Title IX Complaint: Wisconsin School Failed to Act After ‘Trans Female’ Student Exposed Himself to Female Students in Locker Room Shower

The conservative Wisconsin Institute for Law & Liberty (WILL) filed a June 14 Title IX complaint against a Wisconsin public school district after a ‘trans female’ student exposed himself to four minor female students in a high school’s locker room shower. Title IX bars sex discrimination in education:

No person in the United States shall, on the basis of sex, be excluded from participation in, be denied the benefits of, or be subjected to discrimination under any education program or activity receiving Federal financial assistance.

According to the complaint, sexual harassment under Title IX includes “[u]nwelcome conduct determined by a reasonable person to be so severe, pervasive, and objectively offensive that it effectively denies a person equal access to the recipient’s education program or activity.”

WILL filed the complaint against the Sun Prairie Area School District (SPASD) “as an interested third-party organization with clients whose daughter was discriminated against on the basis of sex” because of the shower incident, which the complaint details:

On March 3, 2023, four freshman girls at SPASD participated in a swim unit as part of their gym class. After class, the girls entered the girls’ athletic locker room to shower before their next class. Upon entering, they noticed an 18-year-old senior male student in the area of the lockers and benches. While the girls were shocked to see him in the locker room, they had a general idea that the student identifies as transgender. Even though they were uncomfortable, they proceeded to the shower area and began to rinse off with their swimsuits on, which was their = usual practice.As the girls began to shower, the male student approached them, entered the shower area, announced “I’m trans, by the way,” and then fully undressed and showered next to the girls. He was initially turned towards the wall but turned and fully exposed his body to the four girls. He had not transitioned medically and had the physiological appearance of an adult male. Understandably, the girls closed their eyes and tried to hurry up and leave the showers.

The complaint accuses the district of not following Title IX procedures by failing “to offer supportive measures or an opportunity to file a formal complaint of sexual harassment until after WILL became involved.”

The district’s alleged failures include not interviewing one of the four girls even after becoming aware of her identity and failure to report a possible criminal act because an adult exposed himself to minors.

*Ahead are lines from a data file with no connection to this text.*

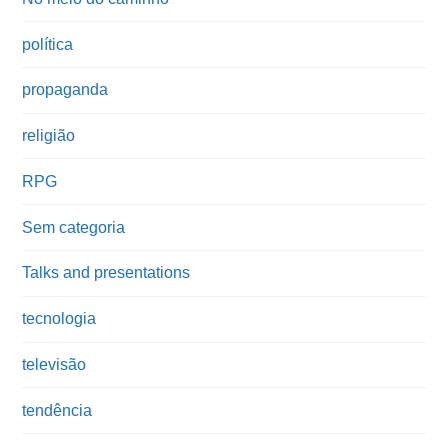
política
propaganda
religião
RPG
Sem categoria
Talks and presentations
tecnologia
televisão
tendência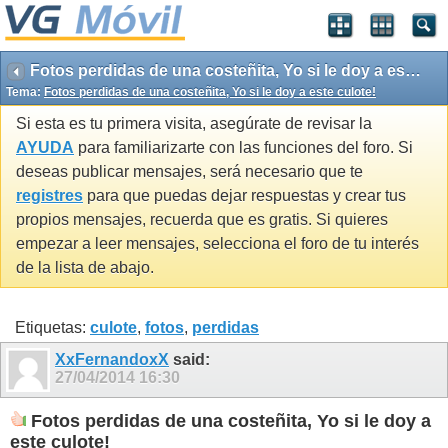
Fotos perdidas de una costeñita, Yo si le doy a este culote!
Tema:
Fotos perdidas de una costeñita, Yo si le doy a este culote!
Si esta es tu primera visita, asegúrate de revisar la
AYUDA
para familiarizarte con las funciones del foro. Si
deseas publicar mensajes, será necesario que te
registres
para que puedas dejar respuestas y crear tus
propios mensajes, recuerda que es gratis. Si quieres
empezar a leer mensajes, selecciona el foro de tu interés
de la lista de abajo.
Etiquetas:
culote
,
fotos
,
perdidas
XxFernandoxX
said:
27/04/2014
16:30
Fotos perdidas de una costeñita, Yo si le doy a
este culote!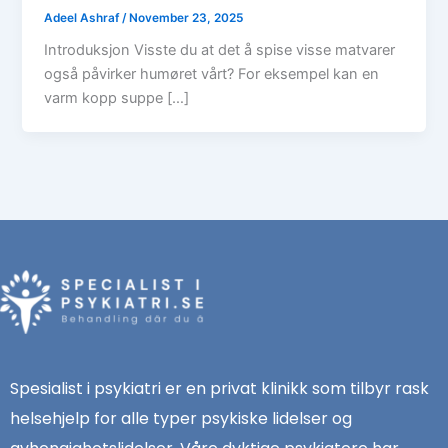
Adeel Ashraf
/
November 23, 2025
Introduksjon Visste du at det å spise visse matvarer
også påvirker humøret vårt? For eksempel kan en
varm kopp suppe […]
Spesialist i psykiatri er en privat klinikk som tilbyr rask
helsehjelp for alle typer psykiske lidelser og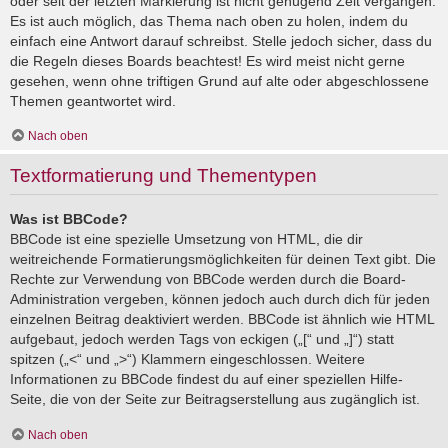
oder seit der letzten Markierung ist nicht genügend Zeit vergangen.
Es ist auch möglich, das Thema nach oben zu holen, indem du
einfach eine Antwort darauf schreibst. Stelle jedoch sicher, dass du
die Regeln dieses Boards beachtest! Es wird meist nicht gerne
gesehen, wenn ohne triftigen Grund auf alte oder abgeschlossene
Themen geantwortet wird.
Nach oben
Textformatierung und Thementypen
Was ist BBCode?
BBCode ist eine spezielle Umsetzung von HTML, die dir
weitreichende Formatierungsmöglichkeiten für deinen Text gibt. Die
Rechte zur Verwendung von BBCode werden durch die Board-
Administration vergeben, können jedoch auch durch dich für jeden
einzelnen Beitrag deaktiviert werden. BBCode ist ähnlich wie HTML
aufgebaut, jedoch werden Tags von eckigen („[“ und „]“) statt
spitzen („<“ und „>“) Klammern eingeschlossen. Weitere
Informationen zu BBCode findest du auf einer speziellen Hilfe-
Seite, die von der Seite zur Beitragserstellung aus zugänglich ist.
Nach oben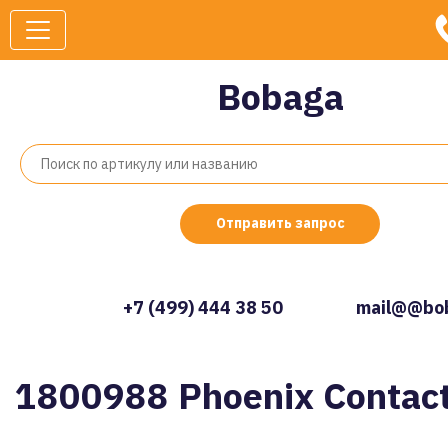
Bobaga
Отправить запрос
+7 (499) 444 38 50
mail@@bob
1800988 Phoenix Contac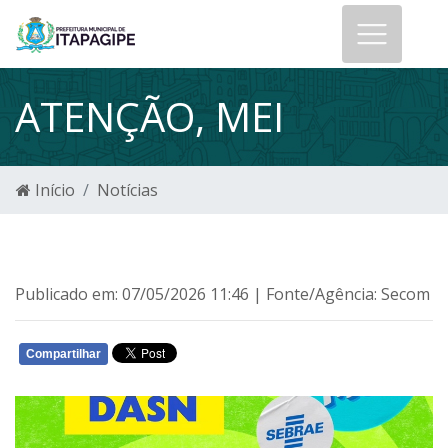
ATENÇÃO, MEI
Início
Notícias
Publicado em: 07/05/2026 11:46 | Fonte/Agência: Secom
Compartilhar
WHATSAPP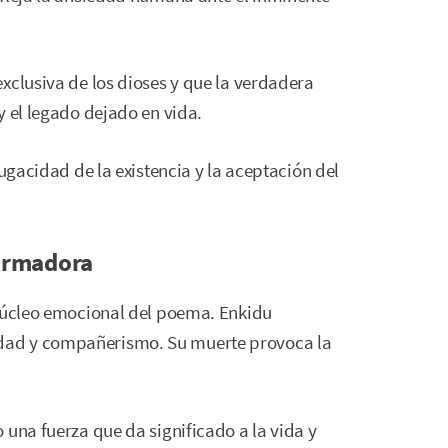
xclusiva de los dioses y que la verdadera
y el legado dejado en vida.
fugacidad de la existencia y la aceptación del
formadora
 núcleo emocional del poema. Enkidu
dad y compañerismo. Su muerte provoca la
 una fuerza que da significado a la vida y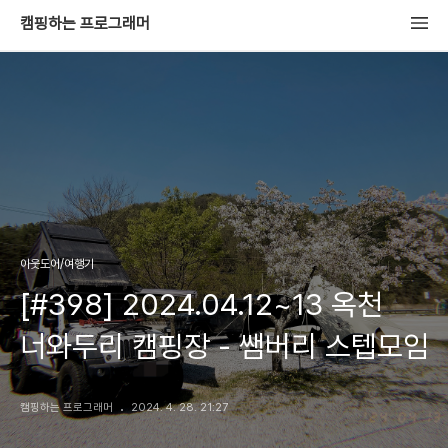
캠핑하는 프로그래머
아웃도어/여행기
[#398] 2024.04.12~13 옥천
너와두리 캠핑장 - 쌤버리 스텝모임
캠핑하는 프로그래머
2024. 4. 28. 21:27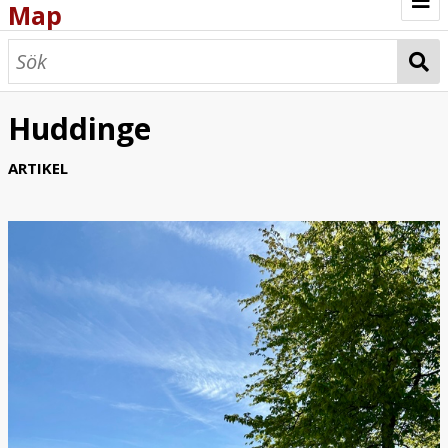
Map
Browse
Map
Huddinge
ARTIKEL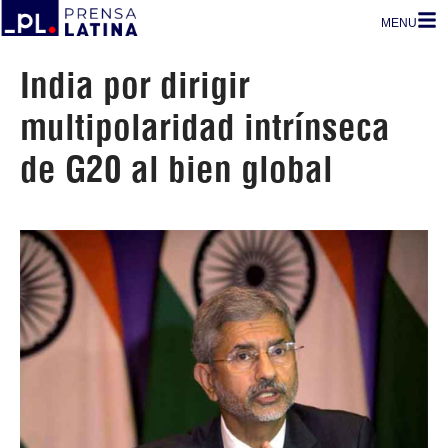
MENU
India por dirigir
multipolaridad intrínseca
de G20 al bien global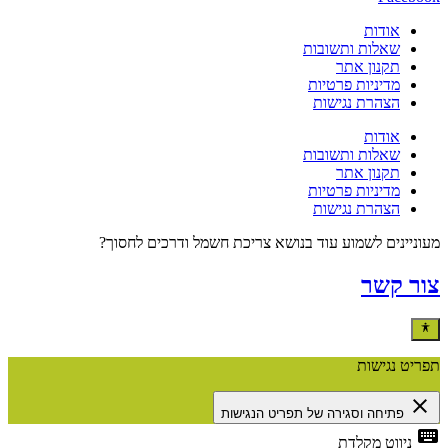
אודות
שאלות ותשובות
תקנון אתר
מדיניות פרטיות
הצהרת נגישות
אודות
שאלות ותשובות
תקנון אתר
מדיניות פרטיות
הצהרת נגישות
מעוניינים לשמוע עוד בנושא צריכת חשמל ודרכים לחסוך?
צור קשר
תפריט נגישות
close
פתיחה וסגירה של תפריט הנגישות
keyboard
ניווט מקלדת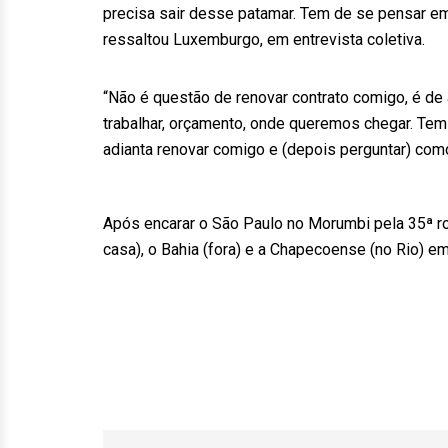
precisa sair desse patamar. Tem de se pensar em
ressaltou Luxemburgo, em entrevista coletiva.
“Não é questão de renovar contrato comigo, é de
trabalhar, orçamento, onde queremos chegar. Tem 
adianta renovar comigo e (depois perguntar) como
Após encarar o São Paulo no Morumbi pela 35ª rod
casa), o Bahia (fora) e a Chapecoense (no Rio) 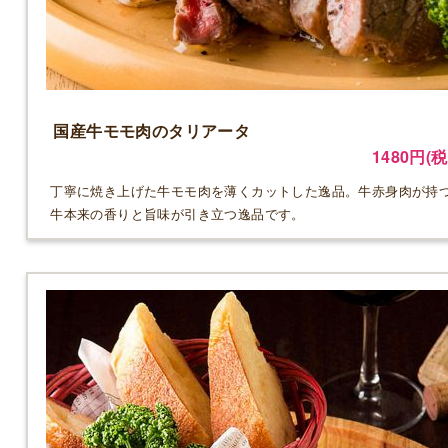
国産牛モモ肉のタリアータ
1480円(税
丁寧に焼き上げた牛モモ肉を薄くカットした逸品。牛赤身肉が持
牛本来の香りと旨味が引き立つ逸品です。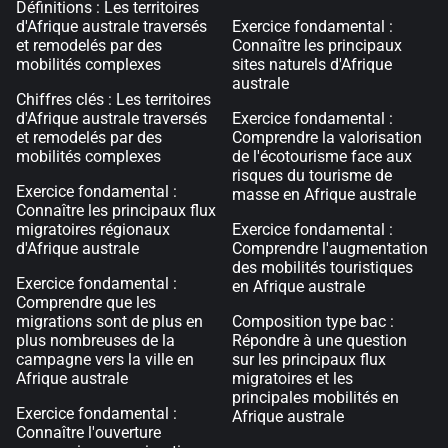
Définitions : Les territoires
d'Afrique australe traversés
Exercice fondamental :
et remodelés par des
Connaître les principaux
mobilités complexes
sites naturels d'Afrique
australe
Chiffres clés : Les territoires
d'Afrique australe traversés
Exercice fondamental :
et remodelés par des
Comprendre la valorisation
mobilités complexes
de l'écotourisme face aux
risques du tourisme de
Exercice fondamental :
masse en Afrique australe
Connaître les principaux flux
migratoires régionaux
Exercice fondamental :
d'Afrique australe
Comprendre l'augmentation
des mobilités touristiques
Exercice fondamental :
en Afrique australe
Comprendre que les
migrations sont de plus en
Composition type bac :
plus nombreuses de la
Répondre à une question
campagne vers la ville en
sur les principaux flux
Afrique australe
migratoires et les
principales mobilités en
Exercice fondamental :
Afrique australe
Connaître l'ouverture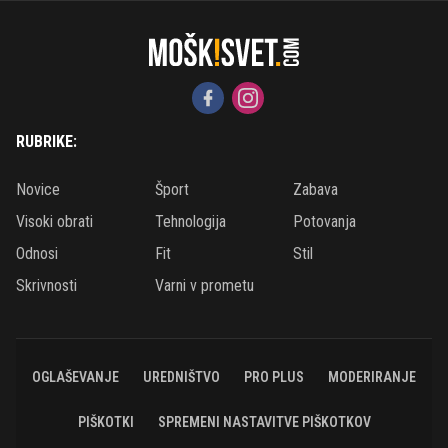
RUBRIKE:
Novice
Šport
Zabava
Visoki obrati
Tehnologija
Potovanja
Odnosi
Fit
Stil
Skrivnosti
Varni v prometu
OGLAŠEVANJE
UREDNIŠTVO
PRO PLUS
MODERIRANJE
PIŠKOTKI
SPREMENI NASTAVITVE PIŠKOTKOV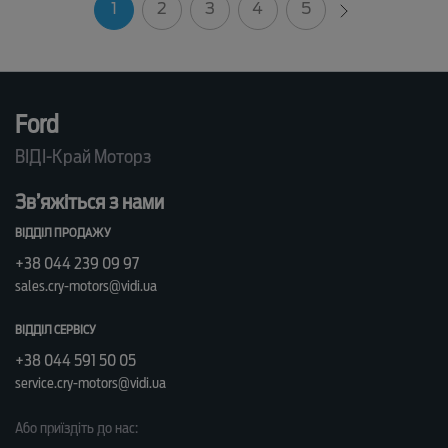
1
2
3
4
5
Ford
ВІДІ-Край Моторз
Зв’яжіться з нами
ВІДДІЛ ПРОДАЖУ
+38 044 239 09 97
sales.cry-motors@vidi.ua
ВІДДІЛ СЕРВІСУ
+38 044 591 50 05
service.cry-motors@vidi.ua
Або приїздіть до нас: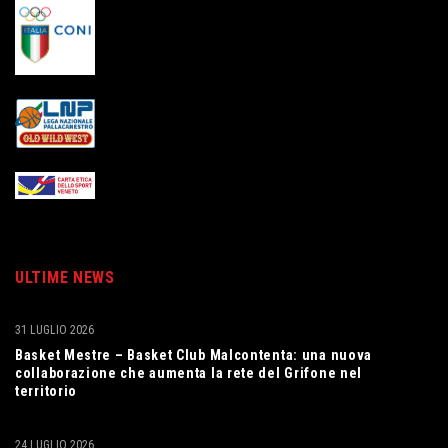
ULTIME NEWS
31 LUGLIO 2026
Basket Mestre – Basket Club Malcontenta: una nuova
collaborazione che aumenta la rete del Grifone nel
territorio
24 LUGLIO 2026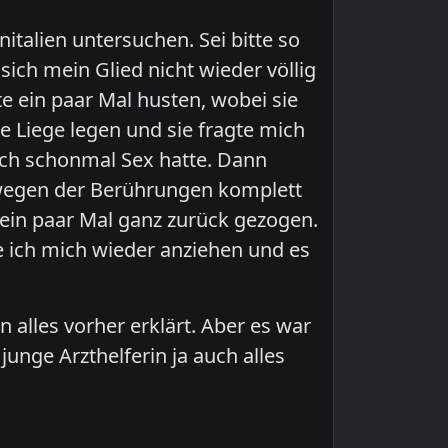
italien untersuchen. Sei bitte so
ich mein Glied nicht wieder völlig
e ein paar Mal husten, wobei sie
e Liege legen und sie fragte mich
ich schonmal Sex hatte. Dann
r wegen der Berührungen komplett
t ein paar Mal ganz zurück gezogen.
 ich mich wieder anziehen und es
n alles vorher erklärt. Aber es war
unge Arzthelferin ja auch alles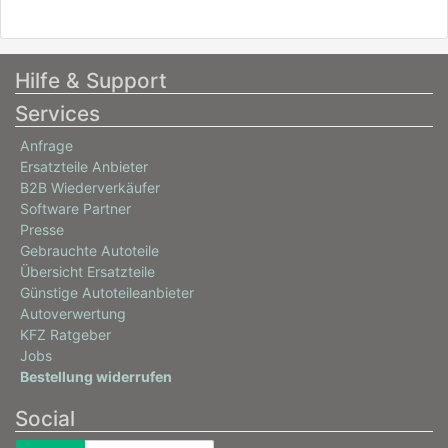
Hilfe & Support
Services
Anfrage
Ersatzteile Anbieter
B2B Wiederverkäufer
Software Partner
Presse
Gebrauchte Autoteile
Übersicht Ersatzteile
Günstige Autoteileanbieter
Autoverwertung
KFZ Ratgeber
Jobs
Bestellung widerrufen
Social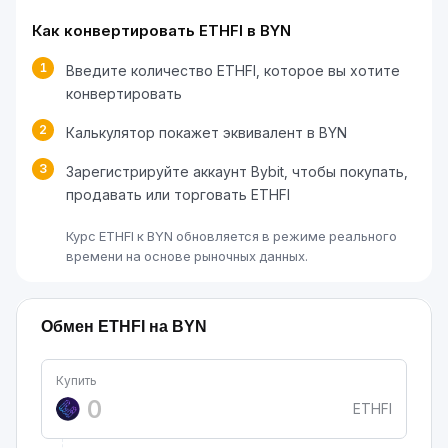
Как конвертировать ETHFI в BYN
1
Введите количество ETHFI, которое вы хотите
конвертировать
2
Калькулятор покажет эквивалент в BYN
3
Зарегистрируйте аккаунт Bybit, чтобы покупать,
продавать или торговать ETHFI
Курс ETHFI к BYN обновляется в режиме реального
времени на основе рыночных данных.
Обмен ETHFI на BYN
Купить
ETHFI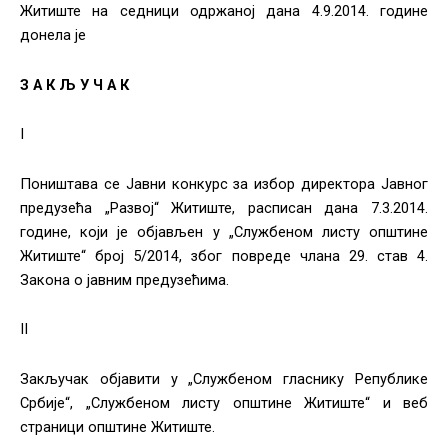
Житиште на седници одржаној дана 4.9.2014. године
донела је
З А К Љ У Ч А К
I
Поништава се Јавни конкурс за избор директора Јавног
предузећа „Развој“ Житиште, расписан дана 7.3.2014.
године, који је објављен у „Службеном листу општине
Житиште“ број 5/2014, због повреде члана 29. став 4.
Закона о јавним предузећима.
II
Закључак објавити у „Службеном гласнику Републике
Србије“, „Службеном листу општине Житиште“ и веб
страници општине Житиште.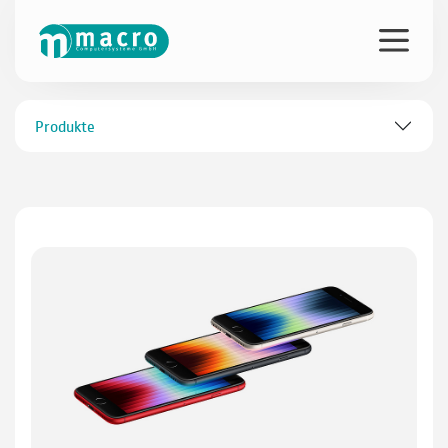
Produkte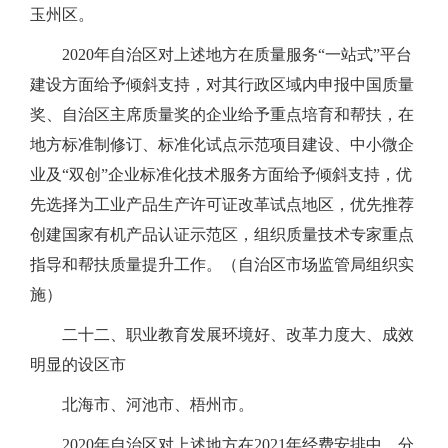
玉州区。
2020年自治区对上述地方在质量服务“一站式”平台
建设方面给予倾斜支持，对其行政区域内申报中国质量
奖、自治区主席质量奖的企业给予重点培育和帮扶，在
地方标准制修订、标准化试点示范项目建设、中小微企
业及“双创”企业标准化技术服务方面给予倾斜支持，优
先选择为工业产品生产许可证改革试点地区，优先推荐
创建国家有机产品认证示范区，组织质量技术专家重点
指导和帮扶质量提升工作。（自治区市场监管局组织实
施）
二十二、职业教育发展环境好、改革力度大、成效
明显的设区市
北海市、河池市、梧州市。
2020年自治区对上述地方在2021年经费安排中，分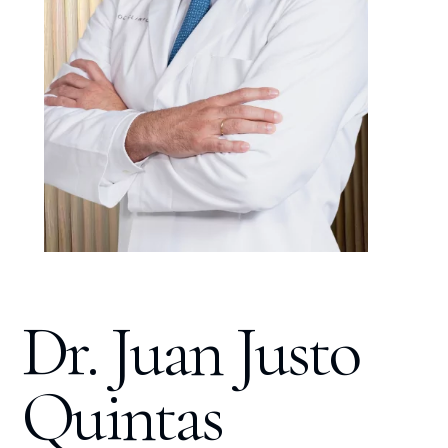
Dr. Juan Justo
Quintas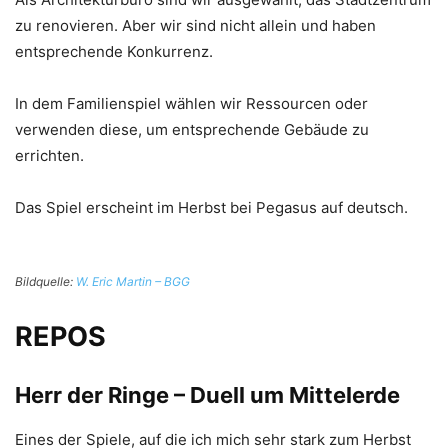
zu renovieren. Aber wir sind nicht allein und haben
entsprechende Konkurrenz.
In dem Familienspiel wählen wir Ressourcen oder
verwenden diese, um entsprechende Gebäude zu
errichten.
Das Spiel erscheint im Herbst bei Pegasus auf deutsch.
Bildquelle:
W. Eric Martin – BGG
REPOS
Herr der Ringe – Duell um Mittelerde
Eines der Spiele, auf die ich mich sehr stark zum Herbst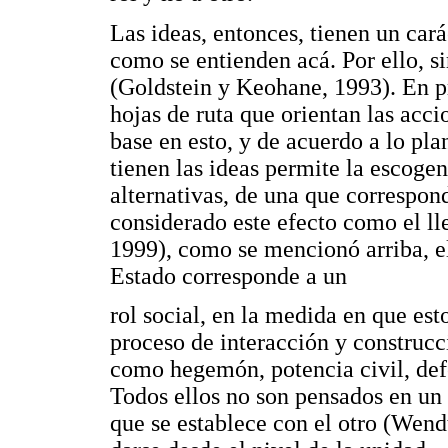
Las ideas, entonces, tienen un carác
como se entienden acá. Por ello, s
(Goldstein y Keohane, 1993). En pr
hojas de ruta que orientan las acci
base en esto, y de acuerdo a lo pla
tienen las ideas permite la escoge
alternativas, de una que correspon
considerado este efecto como el ll
1999), como se mencionó arriba, e
Estado corresponde a un
rol social, en la medida en que esto
proceso de interacción y construcc
como hegemón, potencia civil, def
Todos ellos no son pensados en un 
que se establece con el otro (Wend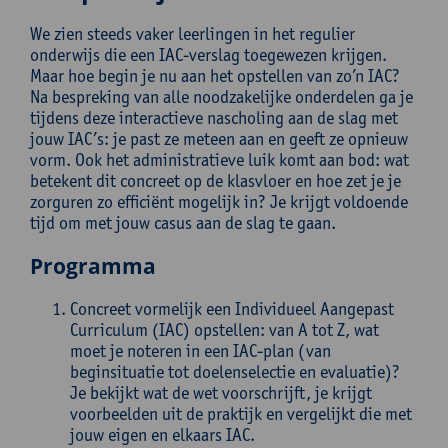
We zien steeds vaker leerlingen in het regulier
onderwijs die een IAC-verslag toegewezen krijgen.
Maar hoe begin je nu aan het opstellen van zo’n IAC?
Na bespreking van alle noodzakelijke onderdelen ga je
tijdens deze interactieve nascholing aan de slag met
jouw IAC’s: je past ze meteen aan en geeft ze opnieuw
vorm. Ook het administratieve luik komt aan bod: wat
betekent dit concreet op de klasvloer en hoe zet je je
zorguren zo efficiënt mogelijk in? Je krijgt voldoende
tijd om met jouw casus aan de slag te gaan.
Programma
Concreet vormelijk een Individueel Aangepast
Curriculum (IAC) opstellen: van A tot Z, wat
moet je noteren in een IAC-plan (van
beginsituatie tot doelenselectie en evaluatie)?
Je bekijkt wat de wet voorschrijft, je krijgt
voorbeelden uit de praktijk en vergelijkt die met
jouw eigen en elkaars IAC.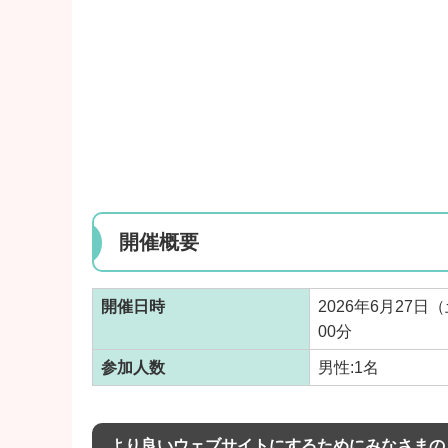
開催概要
開催日時
2026年6月27日
00分
参加人数
男性:1名
より良いウェブサイトにするためにみなさまの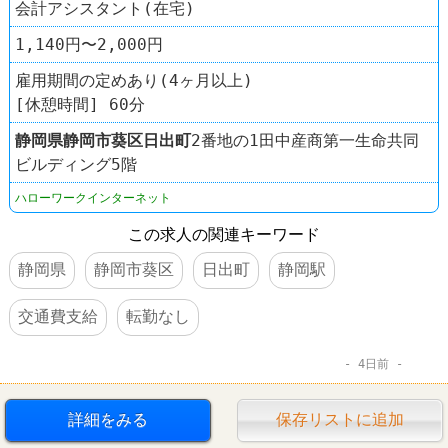
会計アシスタント(在宅)
1,140円〜2,000円
雇用期間の定めあり(4ヶ月以上)
[休憩時間] 60分
静岡県
静岡市葵区
日出町
2番地の1田中産商第一生命共同
ビルディング5階
ハローワークインターネット
この求人の関連キーワード
静岡県
静岡市葵区
日出町
静岡駅
交通費支給
転勤なし
4日前
詳細をみる
保存リストに追加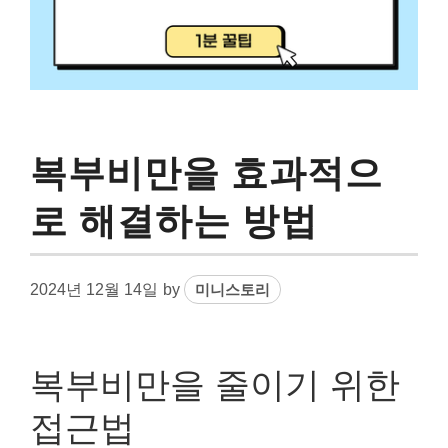
복부비만을 효과적으
로 해결하는 방법
2024년 12월 14일
by
미니스토리
복부비만을 줄이기 위한
접근법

One of the girls relayed the experience to “another student, who subsequently informed student services about the incident.” The complaint alleges the school’s assistant principal failed to pass the sexual harassment report on to the Title IX coordinator as required by law.

When the uninvolved student later received permission to provide the names of the four girls to student services, “the assistant principal told the student that the girls can instead approach [the assistant principal] if they wanted,” according to the complaint.

When WILL asked why the district never interviewed one of the girls, the district allegedly replied that an interview was unnecessary because “the investigation had already established the facts of what occurred.”

The complaint accuses the district of failing to resolve the concerns of parents who inquired about the school’s locker-room use policy, with the district allegedly only producing a “Restroom and Locker Room Accessibility Guidance” policy more than a month after the incident on April 20, 2023. The complaint alleges the policy “by all accounts was never adopted by the school board.”

According to a response from the district, “[t]he language in that document was in effect at the time of the incident. It is a part of the district’s transgender guidelines document which dates to 2017.”

The “Restroom and Locker Room Accessibility Guidance” document, which quotes Title IX, describes how the district will handle restroom and locker-room conflicts arising out of use by trans students:

A student who is transgender, nonbinary, or gender expansive will be permitted to access the men’s/women’s segregated restrooms in accordance with the student’s gender identity that the student regularly asserts at school and in other social environments.

The document calls for assessing requests “on a case-by-case basis” to further the goals of facilitating access to the “curriculum and other relevant programs,” providing “adequate student privacy and safety” and reducing “stigmatization of the transgender student.”

According to the document, requests must be considered in light of “[t]he physical layout of the facility and the degree of undress required when changing for the applicable activity . . . in making the arrangements.”

The document continues, however, that “[t]here is no absolute rule that, in all cases, will require a transgender student to access and use only the locker rooms and other changing areas that correspond to the biological sex the student was assigned at birth.”

A letter from WILL to the district on April 19, 2023, called on the district “to address this [incident] immediately and put policies in place that will protect the safety and privacy of all students” and called “the response by the District to date . . . completely inadequate.” The letter made extensive document requests of the district.

A response to WILL’s request for documents, dated May 10, 2023, provided several requested documents but refused to produce others until WILL pre-payed more than $11,000 in costs estimated to produce the remaining documents.

Counsel for SPASD declined to comment on the Title IX complaint.